Исполнительный патрульный не понимал игры полковника.
– Ваше сиятельство, а вдруг они знают тайну? Мы их повесим и ничего не узнаем?
– Думаешь?
– Ланин почему-то переспросил у Новикова.
– Всё может быть, господин полковник, - подпоручик кивал головой, сдерживая смех.
– Ой, ладно, уговорили, - князь подошёл к старшему шпиону. Резко вытащил тряпку изо рта. Затем громко заорал в ухо по-немецки – Wie heisst du? Wo ist der Hirte Schlacke? Wo hat der Fernseher das Funkgerat versteckt? Sag! (Имя? Звание? Кто командир? Сколько вас было в самолёте? Где пастырь Шлак? Куда ты спрятал рацию и парашют? Сволочь!

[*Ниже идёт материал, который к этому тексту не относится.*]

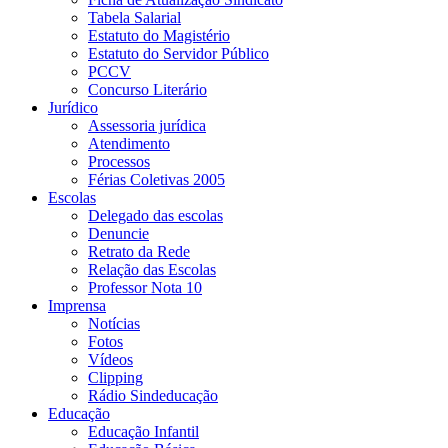
Tabela Salarial
Estatuto do Magistério
Estatuto do Servidor Público
PCCV
Concurso Literário
Jurídico
Assessoria jurídica
Atendimento
Processos
Férias Coletivas 2005
Escolas
Delegado das escolas
Denuncie
Retrato da Rede
Relação das Escolas
Professor Nota 10
Imprensa
Notícias
Fotos
Vídeos
Clipping
Rádio Sindeducação
Educação
Educação Infantil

Говори?! Немец.).
Вражеский лазутчик в ответ вытаращил глаза, сглотнул слюну и неожиданно ответил по-русски.
– Ваше сиятельство, это, я. Ваш слуга – Афанасий. Я никакой не шпион. А, это!
– Он кивнул на побитого подростка.
– Мадмуазель Мари. Я просто хотел увидеть и нарисовать поле боя. А, Маруся – она, как бы тоже художник, напросилась помогать.
***
Стефан Ля Гранж – режиссер Коломенского театра выглядывал из-за занавеси на огромное людское море собравшиеся на просмотр спектакля. Его тёмные глаза испуганно метались вправо, влево, словно соображая, в какую сторону бежать. У режиссера был нервный шок. Зрителей было не просто много, а безумно много. Это был третье выступление театра за неделю. В прошлые два раза зрители были. Но, не столько!

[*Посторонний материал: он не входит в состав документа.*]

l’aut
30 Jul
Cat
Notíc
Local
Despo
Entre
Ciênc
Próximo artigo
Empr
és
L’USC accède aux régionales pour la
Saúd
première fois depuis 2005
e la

Казалось, именно сегодня, мир сошел с ума и собрал безумцев со всего света. Люди жаждали зрелища. Выступление задерживалось. Гул стоял такой, что хотелось куда-нибудь упасть, уползи, спрятаться и долго, долго никуда не выходить. Стефан собрал последние силы, спустился в палатку, где актеры готовились к спектаклю. Сочувствующе посмотрел на них. Все были в таком же возбужденно-подавленном состоянии. Всех трясла лихорадка.